Items listed in a dataset:
______________________________

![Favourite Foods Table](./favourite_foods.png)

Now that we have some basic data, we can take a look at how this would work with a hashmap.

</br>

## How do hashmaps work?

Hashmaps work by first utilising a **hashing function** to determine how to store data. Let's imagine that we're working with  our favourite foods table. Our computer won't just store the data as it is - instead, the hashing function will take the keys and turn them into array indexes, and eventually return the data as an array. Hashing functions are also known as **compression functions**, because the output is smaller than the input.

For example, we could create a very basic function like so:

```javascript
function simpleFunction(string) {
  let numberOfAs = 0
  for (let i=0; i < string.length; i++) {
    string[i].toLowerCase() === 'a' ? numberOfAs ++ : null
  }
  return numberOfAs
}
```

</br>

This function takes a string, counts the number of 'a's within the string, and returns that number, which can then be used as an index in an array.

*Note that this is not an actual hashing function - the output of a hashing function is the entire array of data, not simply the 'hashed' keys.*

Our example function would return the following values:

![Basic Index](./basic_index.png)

______________________________

* TASK TO COMPLETE: The lines beginning with the one that holds "Our example function" and ending with the last line of the data above are to be reproduced exactly, and nothing else.

* RESULT OF THE TASK:
Our example function would return the following values:

![Basic Index](./basic_index.png)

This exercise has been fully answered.